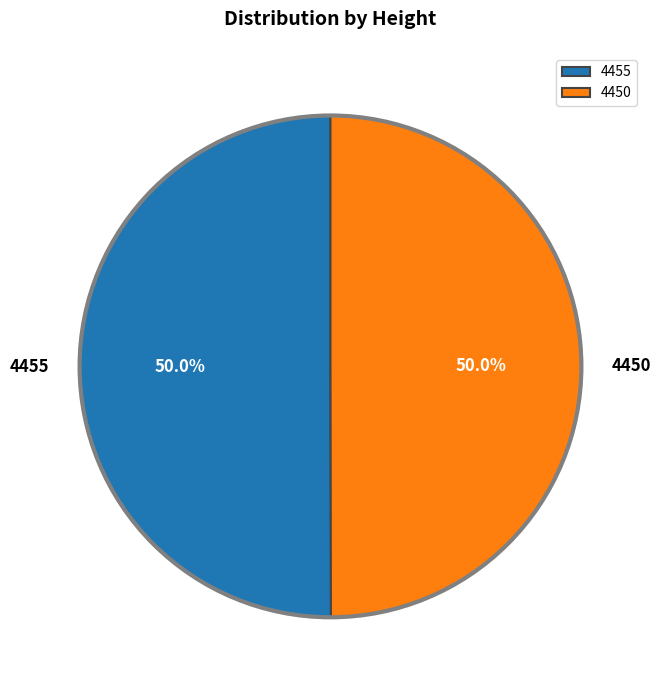

What is the total percentage of 4450 and 4455?

100.0%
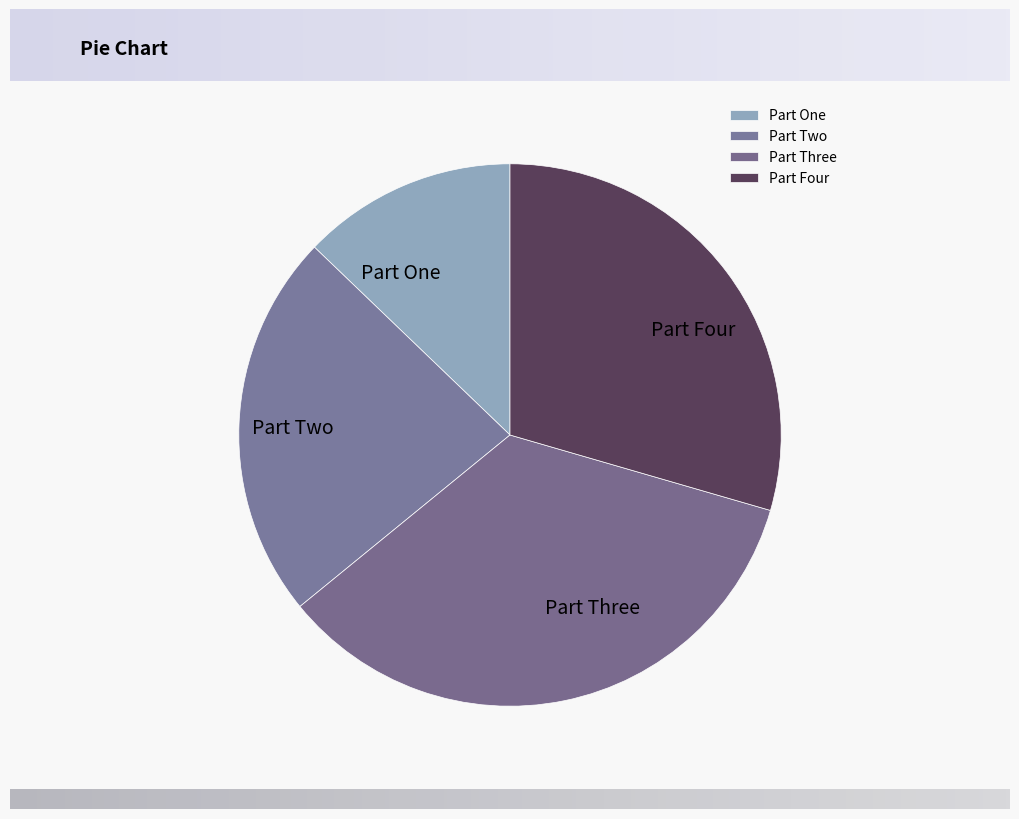

The Part Three slice represents 43% of the pie. True or false?

False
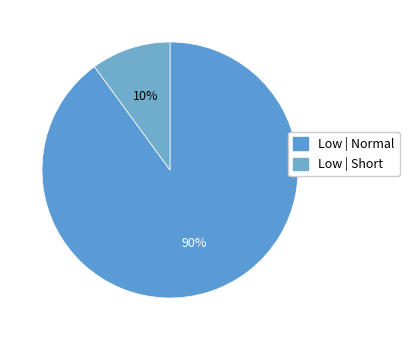

How many segments does this pie chart have?

2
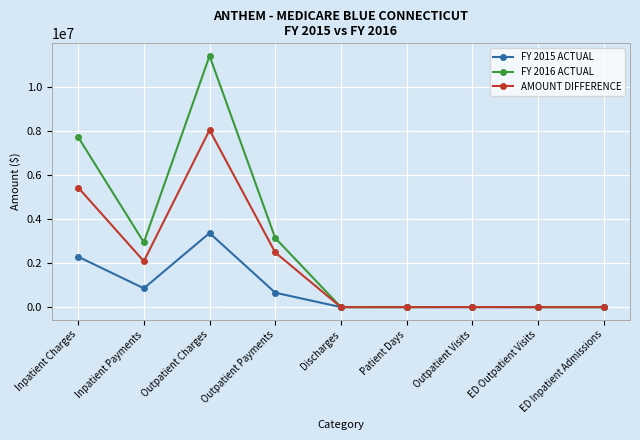

What is the difference between the maximum and minimum values in the FY 2015 ACTUAL series?

3360947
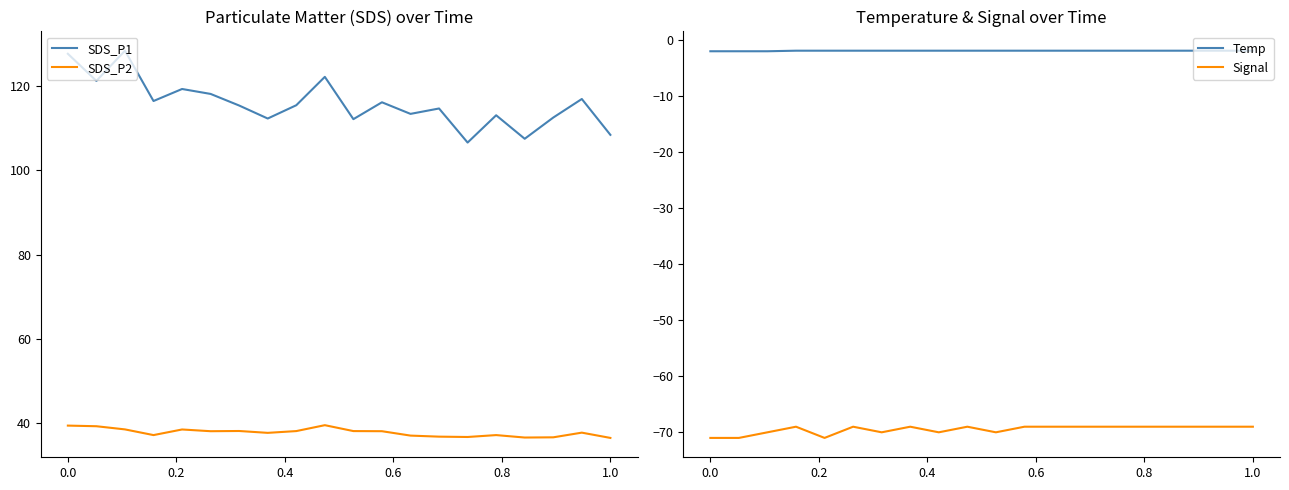

Is this an area chart (filled region under the line)?

No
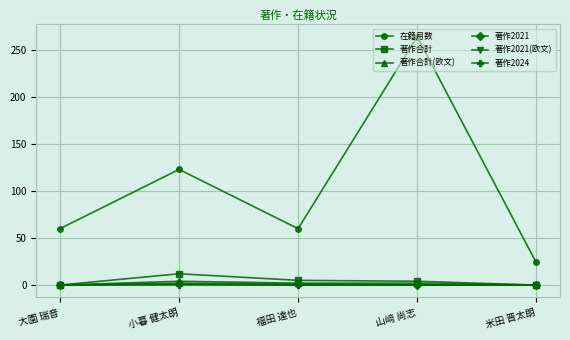

What is the difference between the 著作合計 values at 福田 達也 and 米田 晋太朗?

5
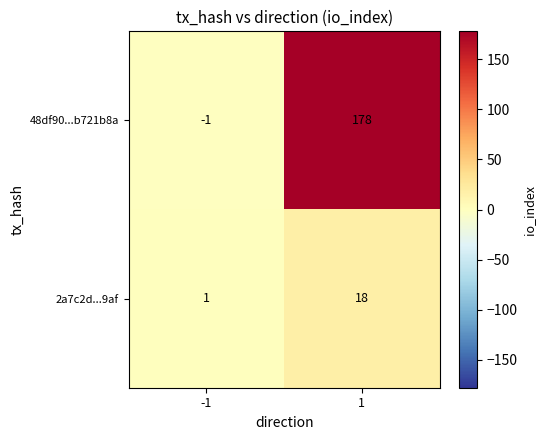

At 1, list the series in order from largest to smallest.

48df90...b721b8a, 2a7c2d...9af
======
▸ **Task brief**: Please quote every item above word for word, leaving out the pictures.

▸ **Task solution**:
What is the total percentage of 4450 and 4455?

100.0%

The Part Three slice represents 43% of the pie. True or false?

False

How many segments does this pie chart have?

2

What is the difference between the maximum and minimum values in the FY 2015 ACTUAL series?

3360947

Is this an area chart (filled region under the line)?

No

What is the difference between the 著作合計 values at 福田 達也 and 米田 晋太朗?

5

At 1, list the series in order from largest to smallest.

48df90...b721b8a, 2a7c2d...9af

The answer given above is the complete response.